I watched President Bush tonight. And I have to admit. For the first time that I remember, I actually detected… well i don’t know.. it seemed so foreign. Was it honesty? Or was it just what I wanted to hear.. not in substance, but in delivery?
Makes one wonder just how much of what Bush has said since 2001 has been directly piped from people around him. So is he now talking from his own mouth, or simply from his new handlers on Iraq?
I have many bones to pick with the address, but I’m sure they will be picked clean by hundreds of others.. so instead, I’d like to focus on this story from DefenseTech.org
particularly this comment:
Also, this set of National Security Council slides — especially #7, on the changed “key assumptions” about Iraq — is, for this White House, almost jaw-dropping realistic and head-headed.
And it’s the truth.. Here’s the slide.
Point-by-Point, the “Now” sounds downright realistic.. not to mention 2 years late, but that’s beside the point.
Point-by-Point how does the “Now” in this slide stack up to what we heard tonight?
#1: What I heard was that “Terrorists” and “Sunnis” were the problem… no specific mention of Shia groups (PM Malikis’ supporters, no mention of common criminals let out by Saddam before the invasion.
#2: While the point was made for Baghdad… it was glossed over for the rest of Iraq. Provincial elections? Reconstruction teams? Distributing Iraqi oil money for infrastructure? It’ll do nothing without the basic security, in ALL of Iraq, to implement it.
#3: I don’t know that we heard Bush articulate this at all. What I heard was a lot of talk of Baghdad security… and not much else. Did I miss anything?
#4: This is about the only point so far that I think Bush hit bang on. It’s hard to hide from the blatantly obvious afterall.
#5: There was a call by Bush for Arab states to support the Iraqi government and the effort in Iraq. This slide says they are reluctant to do that. Anyone really think they are going to do anything other than build fences literal and figurative, to keep Iraqi chaos from spilling out of its’ borders.

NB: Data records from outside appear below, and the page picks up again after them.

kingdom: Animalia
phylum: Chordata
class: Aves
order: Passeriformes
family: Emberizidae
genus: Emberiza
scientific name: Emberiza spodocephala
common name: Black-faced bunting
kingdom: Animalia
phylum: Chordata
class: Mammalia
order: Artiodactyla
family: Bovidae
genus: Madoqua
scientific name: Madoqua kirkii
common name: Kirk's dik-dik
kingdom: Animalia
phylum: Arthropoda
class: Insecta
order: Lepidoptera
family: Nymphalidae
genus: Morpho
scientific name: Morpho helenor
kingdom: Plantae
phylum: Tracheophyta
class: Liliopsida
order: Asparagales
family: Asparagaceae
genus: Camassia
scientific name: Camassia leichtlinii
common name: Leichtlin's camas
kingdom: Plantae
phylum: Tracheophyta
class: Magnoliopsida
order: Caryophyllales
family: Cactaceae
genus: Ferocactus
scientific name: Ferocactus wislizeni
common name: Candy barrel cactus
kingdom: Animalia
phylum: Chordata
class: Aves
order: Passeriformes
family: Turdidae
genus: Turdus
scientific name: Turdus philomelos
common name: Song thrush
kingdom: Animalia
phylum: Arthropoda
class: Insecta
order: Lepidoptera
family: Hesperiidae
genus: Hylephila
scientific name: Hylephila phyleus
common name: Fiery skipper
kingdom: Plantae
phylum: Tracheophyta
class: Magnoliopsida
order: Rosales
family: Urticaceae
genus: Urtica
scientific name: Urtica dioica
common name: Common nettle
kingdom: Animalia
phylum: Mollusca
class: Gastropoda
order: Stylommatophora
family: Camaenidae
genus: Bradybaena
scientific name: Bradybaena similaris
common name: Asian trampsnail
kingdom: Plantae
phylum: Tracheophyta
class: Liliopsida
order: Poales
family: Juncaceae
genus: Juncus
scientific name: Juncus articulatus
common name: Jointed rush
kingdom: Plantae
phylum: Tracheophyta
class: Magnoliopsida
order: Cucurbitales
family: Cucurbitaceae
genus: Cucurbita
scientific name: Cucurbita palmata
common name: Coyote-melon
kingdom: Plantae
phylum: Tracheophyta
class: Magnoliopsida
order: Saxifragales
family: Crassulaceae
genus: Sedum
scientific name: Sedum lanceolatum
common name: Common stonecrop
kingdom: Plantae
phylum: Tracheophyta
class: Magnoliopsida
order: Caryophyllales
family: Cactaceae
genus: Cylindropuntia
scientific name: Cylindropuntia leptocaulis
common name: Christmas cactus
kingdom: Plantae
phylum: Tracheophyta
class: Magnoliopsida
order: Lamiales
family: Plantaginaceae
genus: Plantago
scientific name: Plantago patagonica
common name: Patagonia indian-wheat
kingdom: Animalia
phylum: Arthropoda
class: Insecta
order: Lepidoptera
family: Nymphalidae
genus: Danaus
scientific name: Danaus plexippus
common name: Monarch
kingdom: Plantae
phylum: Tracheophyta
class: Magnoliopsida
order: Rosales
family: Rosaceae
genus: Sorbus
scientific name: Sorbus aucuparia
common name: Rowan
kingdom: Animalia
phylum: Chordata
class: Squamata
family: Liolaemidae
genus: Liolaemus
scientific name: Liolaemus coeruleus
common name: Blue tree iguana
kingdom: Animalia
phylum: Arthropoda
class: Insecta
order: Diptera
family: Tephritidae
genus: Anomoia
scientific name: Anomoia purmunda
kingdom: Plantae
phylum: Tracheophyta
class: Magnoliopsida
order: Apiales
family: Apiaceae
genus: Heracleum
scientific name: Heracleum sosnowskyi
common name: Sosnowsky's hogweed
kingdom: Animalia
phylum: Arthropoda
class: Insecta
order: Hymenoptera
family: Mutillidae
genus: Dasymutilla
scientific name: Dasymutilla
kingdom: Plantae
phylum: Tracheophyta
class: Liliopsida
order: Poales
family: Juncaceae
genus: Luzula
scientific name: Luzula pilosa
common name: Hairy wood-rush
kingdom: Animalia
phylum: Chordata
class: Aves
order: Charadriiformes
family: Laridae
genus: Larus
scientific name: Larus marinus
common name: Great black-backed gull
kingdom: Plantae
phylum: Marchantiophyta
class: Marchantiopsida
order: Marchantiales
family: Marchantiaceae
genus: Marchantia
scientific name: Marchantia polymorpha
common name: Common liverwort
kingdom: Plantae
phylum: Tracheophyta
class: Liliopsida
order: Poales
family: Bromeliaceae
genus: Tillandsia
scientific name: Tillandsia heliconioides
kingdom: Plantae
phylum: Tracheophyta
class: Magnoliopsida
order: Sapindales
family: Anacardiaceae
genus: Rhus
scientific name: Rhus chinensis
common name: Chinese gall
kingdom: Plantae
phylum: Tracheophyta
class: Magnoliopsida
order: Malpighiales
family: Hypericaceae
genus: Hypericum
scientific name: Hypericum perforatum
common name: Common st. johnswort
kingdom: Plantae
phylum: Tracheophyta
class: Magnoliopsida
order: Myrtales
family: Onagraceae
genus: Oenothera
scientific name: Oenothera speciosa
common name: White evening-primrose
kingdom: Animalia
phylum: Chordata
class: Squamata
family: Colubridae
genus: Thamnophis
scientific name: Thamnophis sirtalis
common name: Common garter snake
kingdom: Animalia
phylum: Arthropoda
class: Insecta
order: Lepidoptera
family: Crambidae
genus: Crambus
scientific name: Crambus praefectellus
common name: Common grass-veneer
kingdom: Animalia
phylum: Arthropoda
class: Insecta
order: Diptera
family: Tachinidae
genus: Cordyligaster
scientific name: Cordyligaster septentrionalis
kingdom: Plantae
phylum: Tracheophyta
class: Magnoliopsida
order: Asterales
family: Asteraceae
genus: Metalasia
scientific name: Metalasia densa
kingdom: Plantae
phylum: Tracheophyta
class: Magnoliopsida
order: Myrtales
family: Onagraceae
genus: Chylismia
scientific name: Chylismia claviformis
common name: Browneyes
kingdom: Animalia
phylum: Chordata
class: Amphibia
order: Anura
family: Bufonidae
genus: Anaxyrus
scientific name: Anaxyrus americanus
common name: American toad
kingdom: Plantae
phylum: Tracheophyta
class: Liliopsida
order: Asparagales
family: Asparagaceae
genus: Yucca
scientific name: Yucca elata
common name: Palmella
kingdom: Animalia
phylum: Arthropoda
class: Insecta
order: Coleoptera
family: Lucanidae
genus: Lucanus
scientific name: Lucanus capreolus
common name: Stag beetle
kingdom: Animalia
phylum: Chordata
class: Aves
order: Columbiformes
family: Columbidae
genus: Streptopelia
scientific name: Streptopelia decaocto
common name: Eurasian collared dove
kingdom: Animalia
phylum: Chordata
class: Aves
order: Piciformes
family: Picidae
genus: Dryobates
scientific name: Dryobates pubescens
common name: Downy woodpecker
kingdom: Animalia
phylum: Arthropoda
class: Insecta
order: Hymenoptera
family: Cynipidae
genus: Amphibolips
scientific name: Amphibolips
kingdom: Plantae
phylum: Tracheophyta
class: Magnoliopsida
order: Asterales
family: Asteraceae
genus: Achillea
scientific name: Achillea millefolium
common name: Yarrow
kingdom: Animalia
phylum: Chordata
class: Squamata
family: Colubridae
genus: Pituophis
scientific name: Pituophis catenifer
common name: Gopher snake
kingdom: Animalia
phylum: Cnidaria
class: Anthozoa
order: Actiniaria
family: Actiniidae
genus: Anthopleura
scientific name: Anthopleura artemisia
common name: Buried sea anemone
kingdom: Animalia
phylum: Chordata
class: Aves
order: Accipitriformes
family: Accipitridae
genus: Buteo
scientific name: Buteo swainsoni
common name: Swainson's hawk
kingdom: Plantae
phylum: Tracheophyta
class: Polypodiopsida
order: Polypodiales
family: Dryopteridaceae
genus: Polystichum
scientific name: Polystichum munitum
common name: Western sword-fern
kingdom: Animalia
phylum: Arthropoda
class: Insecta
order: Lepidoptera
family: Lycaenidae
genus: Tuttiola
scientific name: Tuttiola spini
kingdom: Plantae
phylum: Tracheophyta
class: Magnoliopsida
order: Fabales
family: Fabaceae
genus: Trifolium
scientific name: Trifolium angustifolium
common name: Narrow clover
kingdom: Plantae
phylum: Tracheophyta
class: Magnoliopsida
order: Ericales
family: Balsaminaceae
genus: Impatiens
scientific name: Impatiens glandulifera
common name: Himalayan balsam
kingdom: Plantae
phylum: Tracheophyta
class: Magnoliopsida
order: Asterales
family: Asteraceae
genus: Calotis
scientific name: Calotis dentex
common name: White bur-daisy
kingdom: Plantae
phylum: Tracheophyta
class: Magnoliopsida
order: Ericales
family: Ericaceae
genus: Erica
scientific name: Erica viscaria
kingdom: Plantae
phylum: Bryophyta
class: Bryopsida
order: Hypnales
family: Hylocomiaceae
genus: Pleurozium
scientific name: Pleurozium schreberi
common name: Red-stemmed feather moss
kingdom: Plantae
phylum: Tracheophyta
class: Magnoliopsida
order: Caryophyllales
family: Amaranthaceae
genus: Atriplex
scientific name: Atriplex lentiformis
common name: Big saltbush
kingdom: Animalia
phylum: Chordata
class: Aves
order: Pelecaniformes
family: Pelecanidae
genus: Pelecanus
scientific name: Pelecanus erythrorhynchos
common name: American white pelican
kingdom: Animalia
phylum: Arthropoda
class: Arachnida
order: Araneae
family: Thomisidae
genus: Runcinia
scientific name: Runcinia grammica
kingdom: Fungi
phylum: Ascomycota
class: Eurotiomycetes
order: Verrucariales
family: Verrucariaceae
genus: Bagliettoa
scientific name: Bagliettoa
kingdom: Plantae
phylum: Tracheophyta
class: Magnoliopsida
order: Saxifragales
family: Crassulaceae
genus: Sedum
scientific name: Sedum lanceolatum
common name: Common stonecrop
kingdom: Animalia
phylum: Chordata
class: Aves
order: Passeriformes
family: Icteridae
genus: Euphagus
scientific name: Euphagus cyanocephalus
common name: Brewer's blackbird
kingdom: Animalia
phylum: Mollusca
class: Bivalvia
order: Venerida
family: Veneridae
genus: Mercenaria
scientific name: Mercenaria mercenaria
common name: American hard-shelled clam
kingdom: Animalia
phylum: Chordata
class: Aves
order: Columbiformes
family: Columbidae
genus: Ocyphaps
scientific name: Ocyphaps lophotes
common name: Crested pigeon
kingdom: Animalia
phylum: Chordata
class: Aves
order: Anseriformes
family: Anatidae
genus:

#6: This point is kind of the natural expansion of the “Iran and Syria are making things Worse” argument. In reality, it’s not Iran and Syria… they’re simply the bigger cousins to very strong, established, and largely independant movements in Iraq. Are Iran and Syria helping their brethen Shia and Baath respectively… most assuredly. But this is Iraqi-grown, Iraqis are protecting themselves, Iran and Syria are doing nothing. Bush still doesn’t get it
#7: Dialogue with insurgents wasn’t mentioned by Bush… I don’t think it will happen… I’m not surprised by this, “dialogue” hasn’t proven to be Bush’s strong suit.
#8: This last point about the ISF is really up in the air. Bush made it clear that he’s putting a ton of responsibility and pressure on the ISF to do the job of securing Baghdad, and the rest of the country by November. But how can they in the state they are in? Throughout the speech Bush came off sounding like he was scolding a schoolchild who had barely passed an exam and was well on their way to failing the class.
What he doesn’t realise, is that often it is the teacher, not the student, that is most responsible for ensuring the student has the opportunity, tools, and ability to succeed.